[The task]
What is needed is a word-for-word transcript of the listing, free of pictures.

[Source data]

- Opening Delimiter -

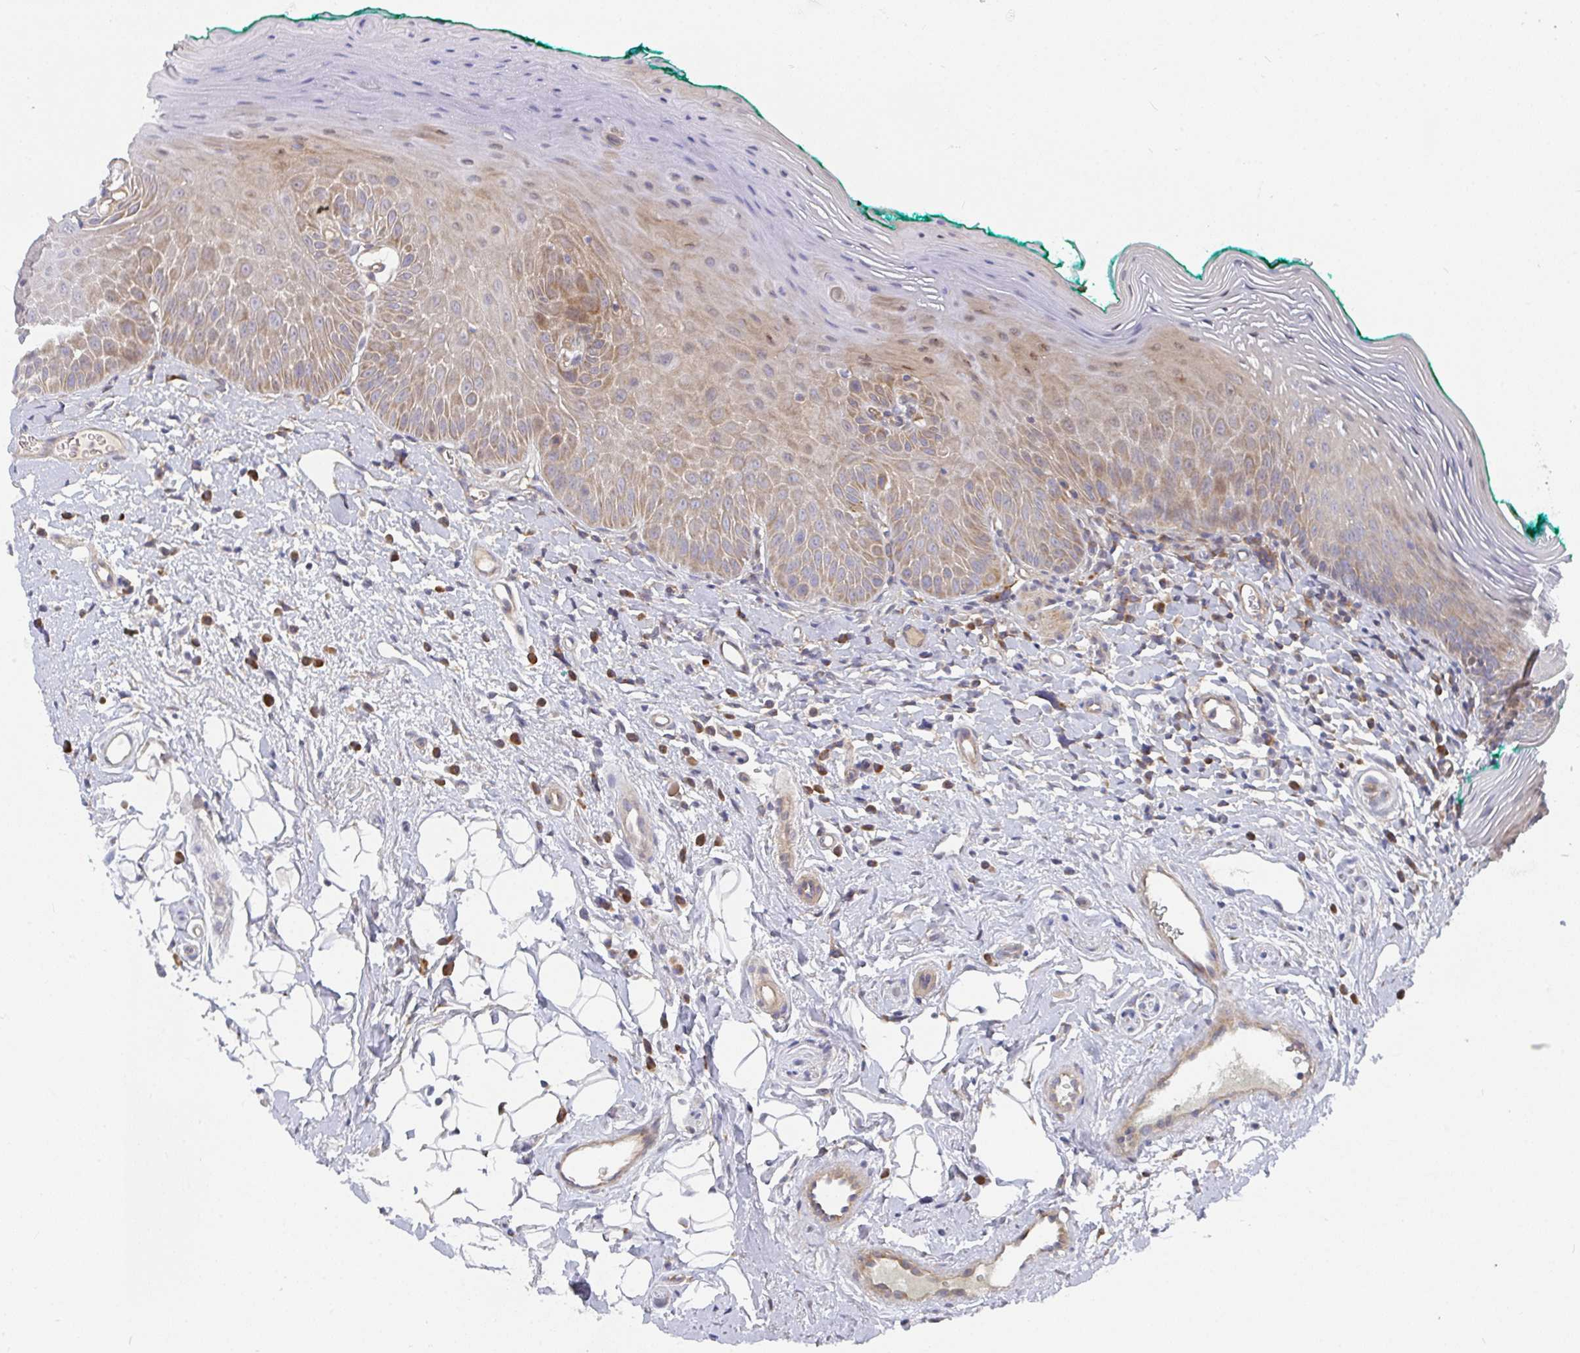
{"staining": {"intensity": "moderate", "quantity": "25%-75%", "location": "cytoplasmic/membranous"}, "tissue": "oral mucosa", "cell_type": "Squamous epithelial cells", "image_type": "normal", "snomed": [{"axis": "morphology", "description": "Normal tissue, NOS"}, {"axis": "topography", "description": "Oral tissue"}, {"axis": "topography", "description": "Tounge, NOS"}], "caption": "Immunohistochemistry (IHC) micrograph of benign human oral mucosa stained for a protein (brown), which displays medium levels of moderate cytoplasmic/membranous expression in about 25%-75% of squamous epithelial cells.", "gene": "RHEBL1", "patient": {"sex": "male", "age": 83}}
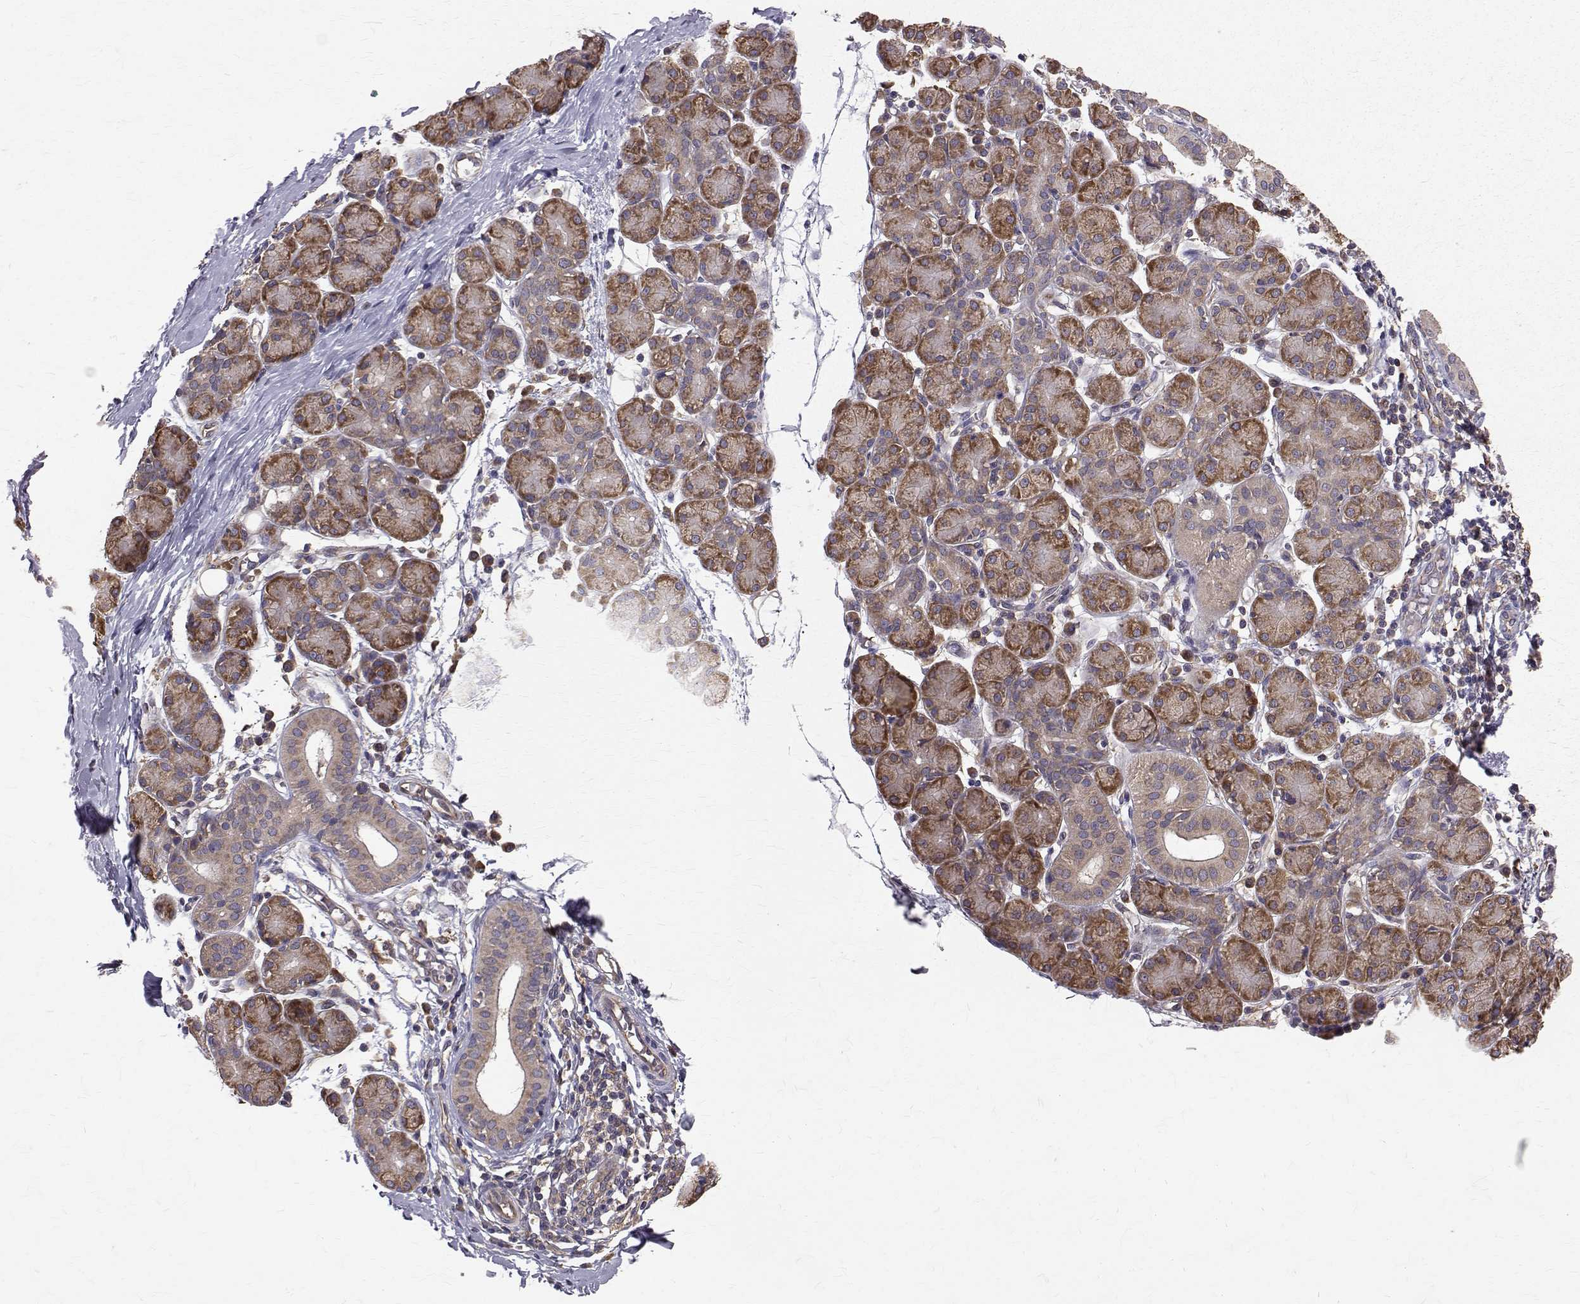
{"staining": {"intensity": "moderate", "quantity": "25%-75%", "location": "cytoplasmic/membranous"}, "tissue": "salivary gland", "cell_type": "Glandular cells", "image_type": "normal", "snomed": [{"axis": "morphology", "description": "Normal tissue, NOS"}, {"axis": "morphology", "description": "Inflammation, NOS"}, {"axis": "topography", "description": "Lymph node"}, {"axis": "topography", "description": "Salivary gland"}], "caption": "About 25%-75% of glandular cells in normal human salivary gland display moderate cytoplasmic/membranous protein staining as visualized by brown immunohistochemical staining.", "gene": "FARSB", "patient": {"sex": "male", "age": 3}}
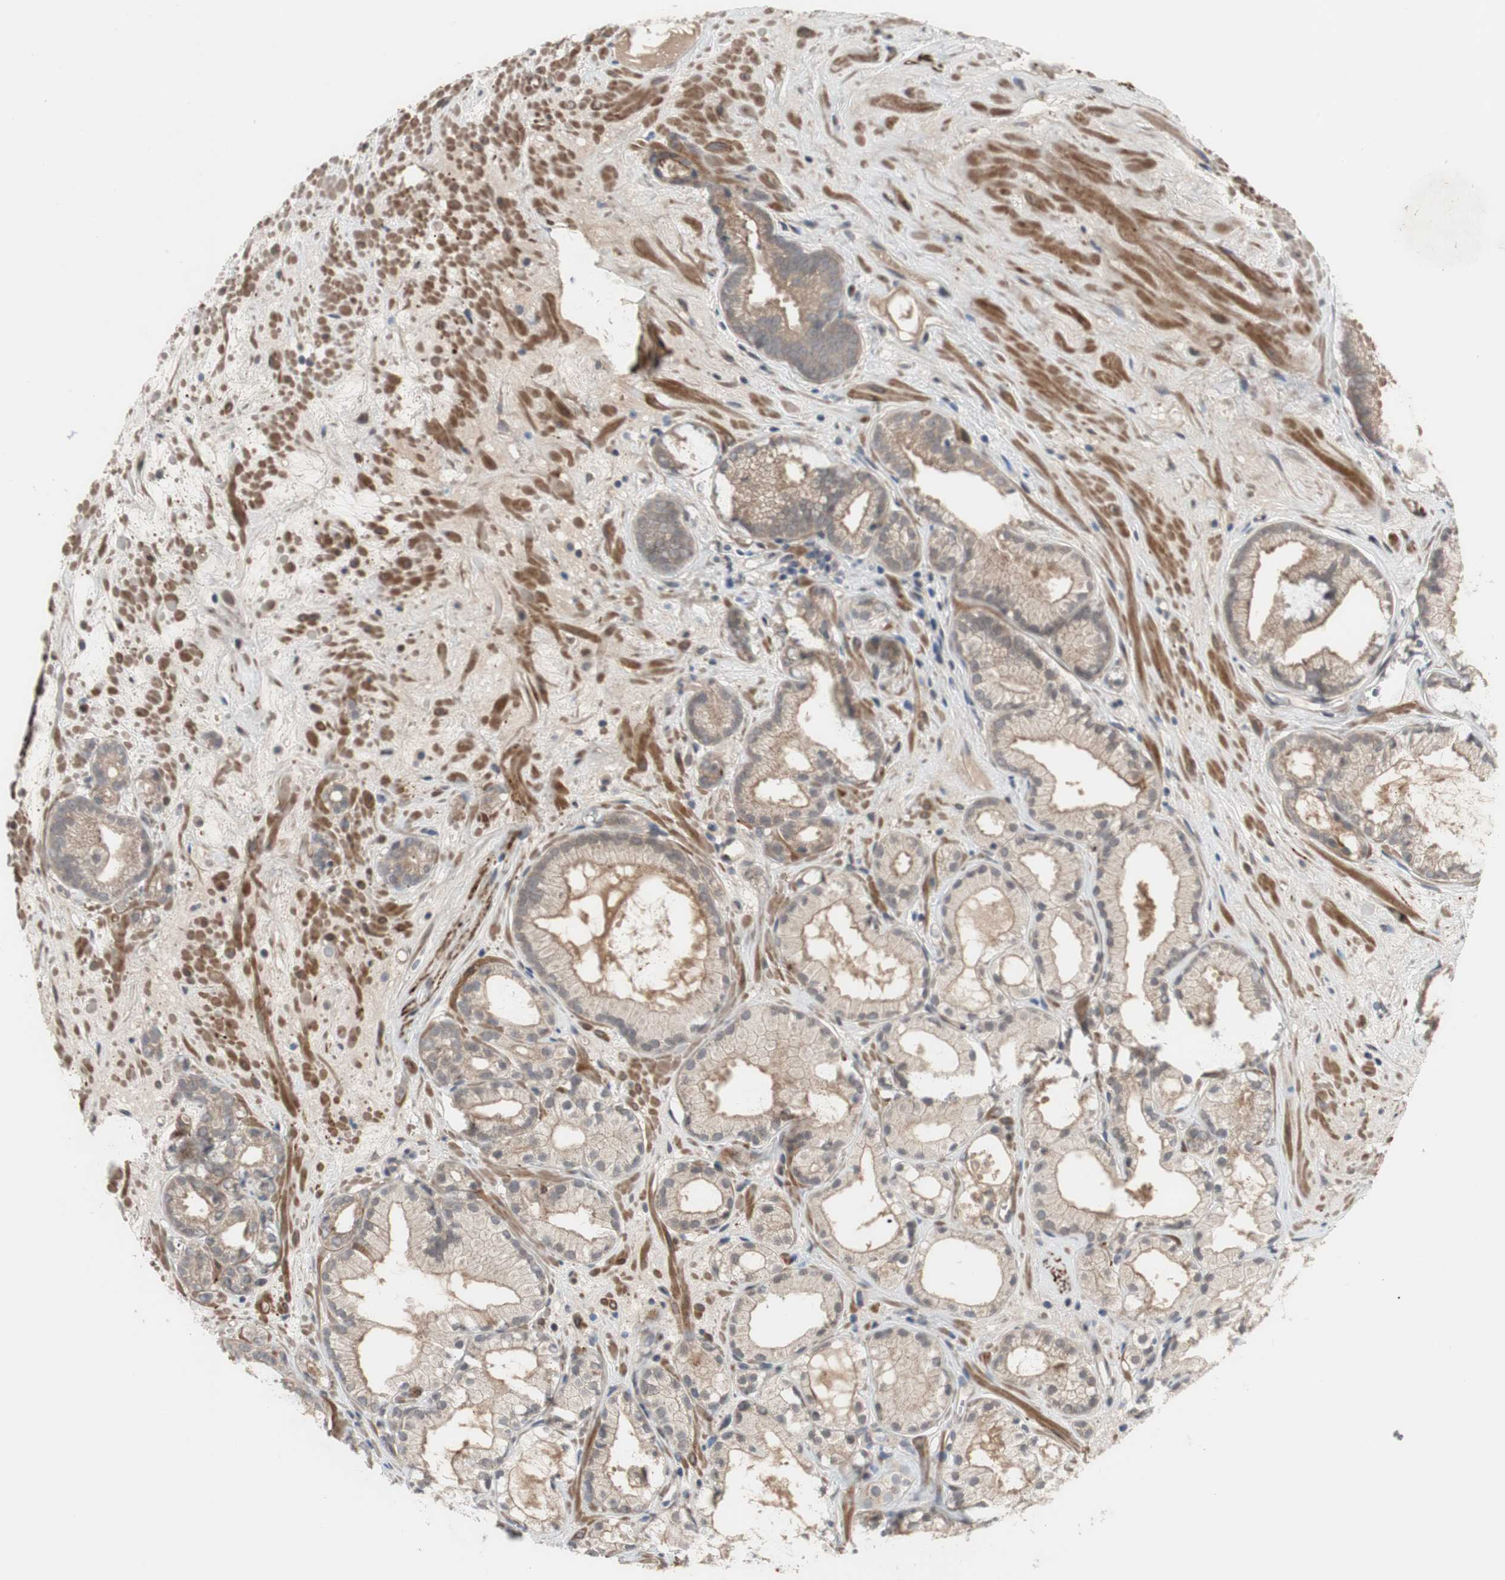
{"staining": {"intensity": "weak", "quantity": ">75%", "location": "cytoplasmic/membranous"}, "tissue": "prostate cancer", "cell_type": "Tumor cells", "image_type": "cancer", "snomed": [{"axis": "morphology", "description": "Adenocarcinoma, Low grade"}, {"axis": "topography", "description": "Prostate"}], "caption": "This photomicrograph exhibits immunohistochemistry staining of human prostate cancer (low-grade adenocarcinoma), with low weak cytoplasmic/membranous expression in approximately >75% of tumor cells.", "gene": "OAZ1", "patient": {"sex": "male", "age": 57}}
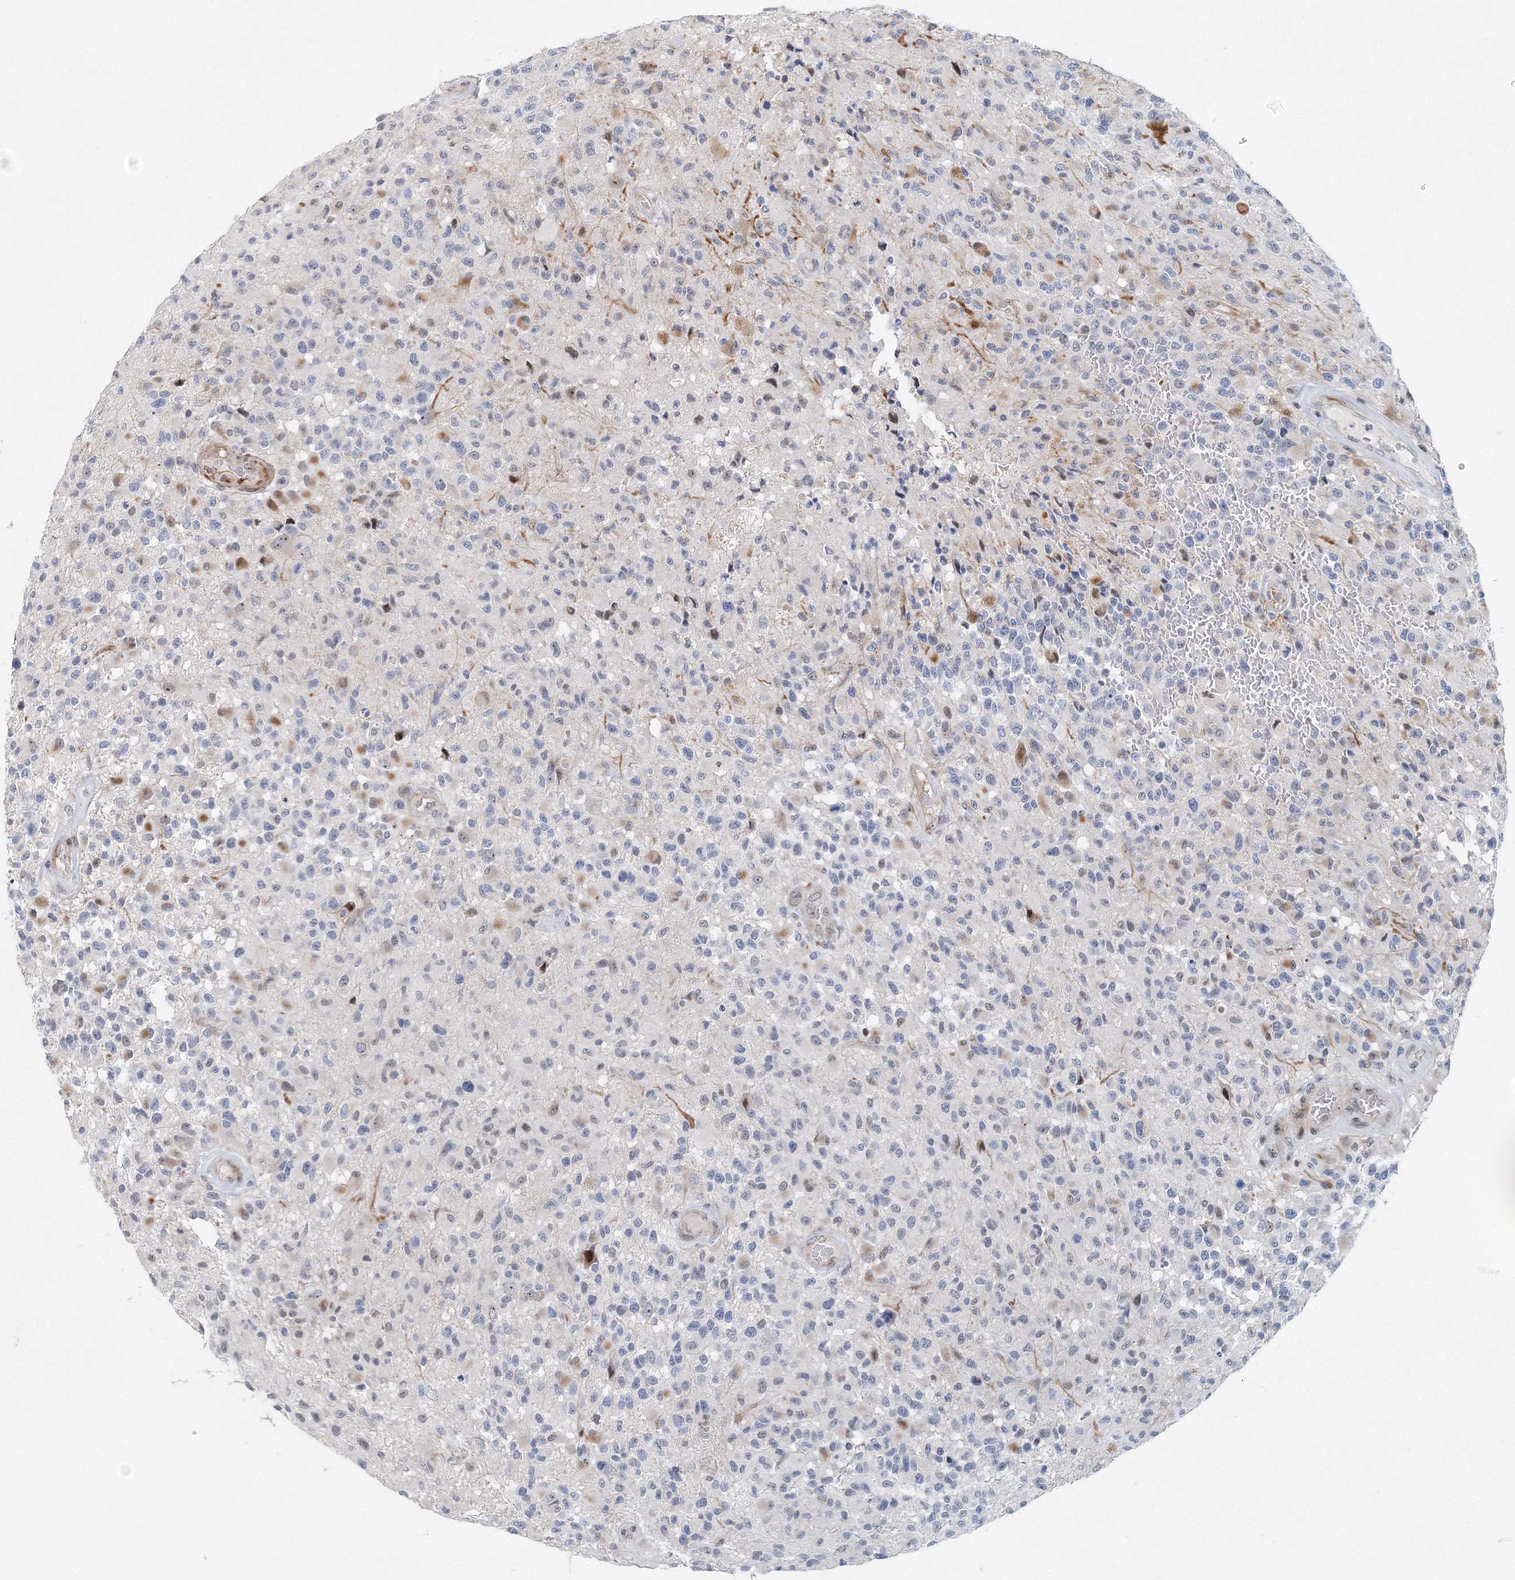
{"staining": {"intensity": "negative", "quantity": "none", "location": "none"}, "tissue": "glioma", "cell_type": "Tumor cells", "image_type": "cancer", "snomed": [{"axis": "morphology", "description": "Glioma, malignant, High grade"}, {"axis": "morphology", "description": "Glioblastoma, NOS"}, {"axis": "topography", "description": "Brain"}], "caption": "Malignant glioma (high-grade) was stained to show a protein in brown. There is no significant staining in tumor cells.", "gene": "UIMC1", "patient": {"sex": "male", "age": 60}}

- Closing Delimiter -

[Reply to the exercise]
{"staining": {"intensity": "moderate", "quantity": "25%-75%", "location": "cytoplasmic/membranous"}, "tissue": "oral mucosa", "cell_type": "Squamous epithelial cells", "image_type": "normal", "snomed": [{"axis": "morphology", "description": "Normal tissue, NOS"}, {"axis": "topography", "description": "Oral tissue"}, {"axis": "topography", "description": "Tounge, NOS"}], "caption": "Immunohistochemistry (IHC) micrograph of benign human oral mucosa stained for a protein (brown), which displays medium levels of moderate cytoplasmic/membranous expression in about 25%-75% of squamous epithelial cells.", "gene": "RHEBL1", "patient": {"sex": "male", "age": 83}}
{"staining": {"intensity": "moderate", "quantity": "25%-75%", "location": "cytoplasmic/membranous"}, "tissue": "salivary gland", "cell_type": "Glandular cells", "image_type": "normal", "snomed": [{"axis": "morphology", "description": "Normal tissue, NOS"}, {"axis": "morphology", "description": "Inflammation, NOS"}, {"axis": "topography", "description": "Lymph node"}, {"axis": "topography", "description": "Salivary gland"}], "caption": "About 25%-75% of glandular cells in normal human salivary gland display moderate cytoplasmic/membranous protein staining as visualized by brown immunohistochemical staining.", "gene": "FARSB", "patient": {"sex": "male", "age": 3}}
{"staining": {"intensity": "weak", "quantity": ">75%", "location": "cytoplasmic/membranous"}, "tissue": "prostate cancer", "cell_type": "Tumor cells", "image_type": "cancer", "snomed": [{"axis": "morphology", "description": "Adenocarcinoma, Low grade"}, {"axis": "topography", "description": "Prostate"}], "caption": "This photomicrograph exhibits immunohistochemistry staining of human prostate cancer (low-grade adenocarcinoma), with low weak cytoplasmic/membranous expression in approximately >75% of tumor cells.", "gene": "OAZ1", "patient": {"sex": "male", "age": 57}}
{"staining": {"intensity": "negative", "quantity": "none", "location": "none"}, "tissue": "glioma", "cell_type": "Tumor cells", "image_type": "cancer", "snomed": [{"axis": "morphology", "description": "Glioma, malignant, High grade"}, {"axis": "morphology", "description": "Glioblastoma, NOS"}, {"axis": "topography", "description": "Brain"}], "caption": "Malignant glioma (high-grade) was stained to show a protein in brown. There is no significant staining in tumor cells.", "gene": "UIMC1", "patient": {"sex": "male", "age": 60}}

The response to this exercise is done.